I HAVE MEASURED OUT MY LIFE IN COFFEE SPOONS.

On September 9, 2007, in Uncategorized, by The News Staff

Off The Shelf by Doug Holder

I was staring at my usual oatmeal scone at the Sherman Café in Union Square, Dougholder_2_3 Somerville last Sunday when I realized to some extent that : “I have measured out my life in coffee spoons,” as T.S. Eliot wrote. For as long as I can remember coffee shops have been a balm; a comforting presence in my life. My late father was a consummate New York City PR man from the 1950’s until his death several years ago. He wasn’t a coffee house sort of guy, but he did frequent the popular watering holes of the time like “P.J. Clark’s” and the “Twenty One Club.” And even in his 80’s he hopped onto the train into the city to met his old cronies from back in the day to down a few and chat. My late uncle Dave Kirschenbaum, a noted rare book dealer, and the owner of the Carnegie Bookstore on New York’s Book Row, had breakfast at the same hotel near Central Park for over 50 years. When he died they affixed a plaque to his table with his name on it.

Well, I have not frequented such illustrious places on a regular basis, but through most of my 52 years there has been a coffee shop, house, or counter in my life. When I first moved back to Boston after college in 1978 I lived in a rooming house on Newbury St in the tony Back Bay section. I used to habituate the counter at the Guild’s Drugstore which was on Boylston Street across from the Lenox Hotel. I always had a glorious hash and eggs that stuck in my stomach like an anchoring lead weight. The sight of a bright yellow yoke sun oozing over a pungent hump of corned beef hash was a simple, daily pleasure. Behind the counter was Ethel, a tough-talking, middle-aged lady from Southie who spoke with the heavily accented r “s” of a true native. She had an arsenal of stories about life in the Colonial Projects, about her ner-do-well husband, and the hijinks of an insufferable son. Both food and anecdotes were generously served to all. David Brudnoy, the WBZ talk show host and cultural critic was a regular. He was always leafing through a stack of newspapers, while he ate a rather pedestrian meal of toast and coffee. I never got up the nerve to speak to him, although he was my idea of what the urbane, man-about-town should act and look like. There was also Walter, the obese candy counter clerk, who had an impressive breakfast of a half dozen eggs, several English muffins wading in butter, and of course a pile of grease-infused hash browns. Walter was forever talking about the novel he was working on and nobody seemed to want to challenge that notion.

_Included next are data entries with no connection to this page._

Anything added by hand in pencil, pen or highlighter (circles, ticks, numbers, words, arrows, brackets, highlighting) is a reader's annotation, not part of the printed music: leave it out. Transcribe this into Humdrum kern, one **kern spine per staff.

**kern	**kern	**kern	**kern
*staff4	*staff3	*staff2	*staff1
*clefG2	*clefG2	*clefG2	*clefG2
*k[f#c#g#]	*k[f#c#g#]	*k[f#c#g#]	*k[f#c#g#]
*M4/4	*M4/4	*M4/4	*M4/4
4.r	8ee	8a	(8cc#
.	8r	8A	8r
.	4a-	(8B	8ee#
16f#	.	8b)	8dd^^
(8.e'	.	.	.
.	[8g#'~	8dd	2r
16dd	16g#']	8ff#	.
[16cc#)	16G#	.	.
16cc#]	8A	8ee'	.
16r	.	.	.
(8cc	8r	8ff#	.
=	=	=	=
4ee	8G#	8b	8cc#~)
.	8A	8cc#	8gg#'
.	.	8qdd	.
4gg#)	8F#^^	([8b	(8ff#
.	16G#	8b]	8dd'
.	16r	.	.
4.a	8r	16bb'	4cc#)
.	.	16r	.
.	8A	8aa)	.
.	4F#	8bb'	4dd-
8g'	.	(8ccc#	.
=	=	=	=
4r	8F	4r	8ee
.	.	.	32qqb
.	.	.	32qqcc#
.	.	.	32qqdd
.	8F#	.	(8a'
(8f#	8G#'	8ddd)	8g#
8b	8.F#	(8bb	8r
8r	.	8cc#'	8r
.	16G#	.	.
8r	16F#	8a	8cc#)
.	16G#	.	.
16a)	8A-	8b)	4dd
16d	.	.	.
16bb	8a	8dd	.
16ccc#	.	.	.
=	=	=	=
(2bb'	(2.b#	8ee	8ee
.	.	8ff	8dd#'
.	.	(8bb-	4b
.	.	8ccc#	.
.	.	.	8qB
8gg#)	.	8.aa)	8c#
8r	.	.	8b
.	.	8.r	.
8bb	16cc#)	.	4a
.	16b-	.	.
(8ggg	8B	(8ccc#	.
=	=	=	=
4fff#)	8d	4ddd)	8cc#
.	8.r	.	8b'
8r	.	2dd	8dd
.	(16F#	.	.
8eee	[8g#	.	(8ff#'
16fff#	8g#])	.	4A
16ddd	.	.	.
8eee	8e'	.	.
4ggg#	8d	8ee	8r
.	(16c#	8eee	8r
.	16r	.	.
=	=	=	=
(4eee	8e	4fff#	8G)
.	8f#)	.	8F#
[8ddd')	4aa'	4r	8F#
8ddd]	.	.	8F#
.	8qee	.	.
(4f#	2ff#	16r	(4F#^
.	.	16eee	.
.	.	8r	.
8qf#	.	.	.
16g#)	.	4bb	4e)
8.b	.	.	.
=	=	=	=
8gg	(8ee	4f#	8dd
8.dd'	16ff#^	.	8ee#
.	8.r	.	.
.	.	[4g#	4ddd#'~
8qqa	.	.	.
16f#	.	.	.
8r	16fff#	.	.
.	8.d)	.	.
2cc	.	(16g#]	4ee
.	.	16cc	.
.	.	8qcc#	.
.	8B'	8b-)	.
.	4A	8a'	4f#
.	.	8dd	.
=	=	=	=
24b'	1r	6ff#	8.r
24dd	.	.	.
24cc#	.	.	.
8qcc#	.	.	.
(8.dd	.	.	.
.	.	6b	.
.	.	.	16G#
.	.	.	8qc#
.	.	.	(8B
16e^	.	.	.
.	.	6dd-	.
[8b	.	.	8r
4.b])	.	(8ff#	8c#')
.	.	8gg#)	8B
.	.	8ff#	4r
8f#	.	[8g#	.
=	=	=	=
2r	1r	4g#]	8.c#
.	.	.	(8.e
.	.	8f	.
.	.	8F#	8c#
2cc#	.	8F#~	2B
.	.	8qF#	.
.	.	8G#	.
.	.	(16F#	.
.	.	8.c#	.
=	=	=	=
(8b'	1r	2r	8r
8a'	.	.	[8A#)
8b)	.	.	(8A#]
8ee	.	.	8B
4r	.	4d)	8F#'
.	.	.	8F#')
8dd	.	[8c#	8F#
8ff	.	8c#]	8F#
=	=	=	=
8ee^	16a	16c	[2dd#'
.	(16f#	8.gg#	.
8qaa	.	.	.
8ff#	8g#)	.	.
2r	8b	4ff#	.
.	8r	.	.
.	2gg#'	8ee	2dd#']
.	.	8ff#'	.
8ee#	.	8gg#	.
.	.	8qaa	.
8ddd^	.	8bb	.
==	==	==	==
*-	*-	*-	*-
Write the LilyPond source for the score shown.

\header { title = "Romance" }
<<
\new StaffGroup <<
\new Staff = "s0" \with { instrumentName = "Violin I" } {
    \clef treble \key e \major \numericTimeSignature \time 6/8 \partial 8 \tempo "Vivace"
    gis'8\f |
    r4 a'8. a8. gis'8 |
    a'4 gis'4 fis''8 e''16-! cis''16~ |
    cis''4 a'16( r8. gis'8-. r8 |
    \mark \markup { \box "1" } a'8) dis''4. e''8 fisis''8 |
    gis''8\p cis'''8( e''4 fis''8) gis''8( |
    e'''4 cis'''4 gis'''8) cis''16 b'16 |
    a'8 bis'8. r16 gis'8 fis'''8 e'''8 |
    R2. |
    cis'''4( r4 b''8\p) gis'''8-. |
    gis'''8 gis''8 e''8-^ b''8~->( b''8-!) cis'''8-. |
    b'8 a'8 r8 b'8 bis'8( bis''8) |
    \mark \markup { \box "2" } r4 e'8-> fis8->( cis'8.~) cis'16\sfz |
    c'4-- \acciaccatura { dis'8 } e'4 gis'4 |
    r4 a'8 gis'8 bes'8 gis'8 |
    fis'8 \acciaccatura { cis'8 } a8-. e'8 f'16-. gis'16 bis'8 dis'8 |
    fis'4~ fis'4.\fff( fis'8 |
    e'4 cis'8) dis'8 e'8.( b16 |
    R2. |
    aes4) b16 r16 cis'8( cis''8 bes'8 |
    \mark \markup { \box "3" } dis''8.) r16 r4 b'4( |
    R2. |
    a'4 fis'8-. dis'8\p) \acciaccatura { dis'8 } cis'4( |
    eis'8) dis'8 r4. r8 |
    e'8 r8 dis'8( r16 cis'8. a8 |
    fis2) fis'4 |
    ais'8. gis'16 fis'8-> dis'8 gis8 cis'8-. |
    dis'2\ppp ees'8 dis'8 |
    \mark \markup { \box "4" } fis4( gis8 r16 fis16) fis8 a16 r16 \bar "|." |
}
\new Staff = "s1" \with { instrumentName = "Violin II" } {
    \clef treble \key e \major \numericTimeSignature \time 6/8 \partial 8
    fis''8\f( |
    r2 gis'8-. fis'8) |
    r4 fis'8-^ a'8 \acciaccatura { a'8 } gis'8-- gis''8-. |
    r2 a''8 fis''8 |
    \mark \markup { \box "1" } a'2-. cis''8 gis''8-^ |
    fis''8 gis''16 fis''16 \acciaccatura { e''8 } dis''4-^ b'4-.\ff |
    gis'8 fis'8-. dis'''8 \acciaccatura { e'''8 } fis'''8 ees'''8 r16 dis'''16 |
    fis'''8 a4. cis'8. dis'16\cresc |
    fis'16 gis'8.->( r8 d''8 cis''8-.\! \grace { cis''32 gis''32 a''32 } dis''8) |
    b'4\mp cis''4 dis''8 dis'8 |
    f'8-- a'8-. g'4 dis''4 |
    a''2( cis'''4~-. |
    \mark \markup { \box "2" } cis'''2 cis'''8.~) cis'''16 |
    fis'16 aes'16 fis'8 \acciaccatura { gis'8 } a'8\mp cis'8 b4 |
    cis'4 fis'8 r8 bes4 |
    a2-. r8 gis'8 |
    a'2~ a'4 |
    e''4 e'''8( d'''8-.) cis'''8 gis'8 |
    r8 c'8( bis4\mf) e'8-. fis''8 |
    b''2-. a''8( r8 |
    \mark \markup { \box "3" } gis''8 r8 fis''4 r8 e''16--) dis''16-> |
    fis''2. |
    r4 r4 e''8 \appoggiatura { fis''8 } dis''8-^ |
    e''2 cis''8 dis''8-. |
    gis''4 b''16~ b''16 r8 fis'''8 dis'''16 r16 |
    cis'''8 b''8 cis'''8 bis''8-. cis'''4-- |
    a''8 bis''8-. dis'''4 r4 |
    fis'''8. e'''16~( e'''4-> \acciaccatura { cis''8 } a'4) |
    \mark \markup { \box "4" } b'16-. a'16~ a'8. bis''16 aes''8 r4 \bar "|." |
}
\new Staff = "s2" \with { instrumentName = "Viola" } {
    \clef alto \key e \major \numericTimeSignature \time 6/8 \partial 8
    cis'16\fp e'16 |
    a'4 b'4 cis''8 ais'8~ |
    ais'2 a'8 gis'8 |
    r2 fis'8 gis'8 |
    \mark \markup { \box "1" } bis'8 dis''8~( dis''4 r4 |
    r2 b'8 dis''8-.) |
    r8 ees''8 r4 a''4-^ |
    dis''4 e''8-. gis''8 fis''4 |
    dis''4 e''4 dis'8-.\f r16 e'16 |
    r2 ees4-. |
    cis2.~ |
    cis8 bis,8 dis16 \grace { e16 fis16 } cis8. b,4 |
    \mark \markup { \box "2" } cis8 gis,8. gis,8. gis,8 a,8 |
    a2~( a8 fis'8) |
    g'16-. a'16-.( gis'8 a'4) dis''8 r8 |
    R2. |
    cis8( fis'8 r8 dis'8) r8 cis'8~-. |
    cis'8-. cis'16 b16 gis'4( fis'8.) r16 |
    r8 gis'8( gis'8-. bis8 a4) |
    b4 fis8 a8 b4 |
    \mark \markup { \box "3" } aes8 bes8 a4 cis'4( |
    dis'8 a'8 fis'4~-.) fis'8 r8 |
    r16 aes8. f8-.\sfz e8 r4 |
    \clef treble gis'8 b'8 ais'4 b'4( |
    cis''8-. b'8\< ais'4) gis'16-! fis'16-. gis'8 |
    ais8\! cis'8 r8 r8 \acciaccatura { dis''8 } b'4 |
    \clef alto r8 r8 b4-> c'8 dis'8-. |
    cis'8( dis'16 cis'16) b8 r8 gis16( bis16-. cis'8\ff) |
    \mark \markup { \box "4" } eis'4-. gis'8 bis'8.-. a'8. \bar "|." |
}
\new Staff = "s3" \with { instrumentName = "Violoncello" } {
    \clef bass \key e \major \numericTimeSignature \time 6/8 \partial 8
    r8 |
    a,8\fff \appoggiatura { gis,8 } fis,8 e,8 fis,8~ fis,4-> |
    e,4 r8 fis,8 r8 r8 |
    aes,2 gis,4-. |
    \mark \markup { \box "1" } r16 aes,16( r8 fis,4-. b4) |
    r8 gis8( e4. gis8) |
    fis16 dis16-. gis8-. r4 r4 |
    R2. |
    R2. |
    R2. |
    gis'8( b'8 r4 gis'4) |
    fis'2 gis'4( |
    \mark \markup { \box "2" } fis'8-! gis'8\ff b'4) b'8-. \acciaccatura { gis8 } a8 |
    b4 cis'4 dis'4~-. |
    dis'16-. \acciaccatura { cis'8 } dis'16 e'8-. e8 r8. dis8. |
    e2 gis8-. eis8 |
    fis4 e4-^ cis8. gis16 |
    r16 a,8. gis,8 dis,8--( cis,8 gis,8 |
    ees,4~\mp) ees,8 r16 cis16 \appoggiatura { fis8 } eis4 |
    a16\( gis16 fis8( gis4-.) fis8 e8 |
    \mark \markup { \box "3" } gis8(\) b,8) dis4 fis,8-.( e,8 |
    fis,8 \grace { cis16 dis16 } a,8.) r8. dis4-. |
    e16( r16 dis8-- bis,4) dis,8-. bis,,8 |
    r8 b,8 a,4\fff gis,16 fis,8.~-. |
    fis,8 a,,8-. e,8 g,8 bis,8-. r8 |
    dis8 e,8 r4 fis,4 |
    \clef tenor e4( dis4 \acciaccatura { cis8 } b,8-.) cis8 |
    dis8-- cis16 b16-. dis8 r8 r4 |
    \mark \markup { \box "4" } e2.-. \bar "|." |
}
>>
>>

Later, Brueger’s Bagels and the Au Bon Pain became my morning refuge. Over a series of regular breakfast with my friend Richard Wilhelm, we birthed a literary
baby at a corner table and we named it the “Ibbetson Street Press.” Later, at the bustling Au Bon Pain in Harvard Square, poet Harris Gardner and I came up with the idea of the “Bagel Bards” a weekly writers’ group that meets at the Au Bon Pain in Central Square, Cambridge and Davis Square, Somerville throughout the year.

When I moved to Union Square some 6 years ago, I had a short-lived affair with the Grand Café. I even managed to organize a poetry reading there, and nurtured a friendship with the owners. But just like friendships- businesses are fickle and they come and go.

And now the Sherman Café has been a long commitment of mine. I mean I have gotten more than a few poems from the fertile “grounds” of the place. I am such a steady presence that the staff becomes concerned when there is a slight deviation of my pro forma order—from iced to hot coffee for instance.

But there is something about these shops. Amidst the chatter I have clarity and concentration. Amidst the din I can write. When I bite into a scone I am home. Maybe this was a reason the writer Isaac Bashevis Singer used to haunt the cafeterias in New York City.

I really don’t want to think about it. In the end I am happy to sit, and sip.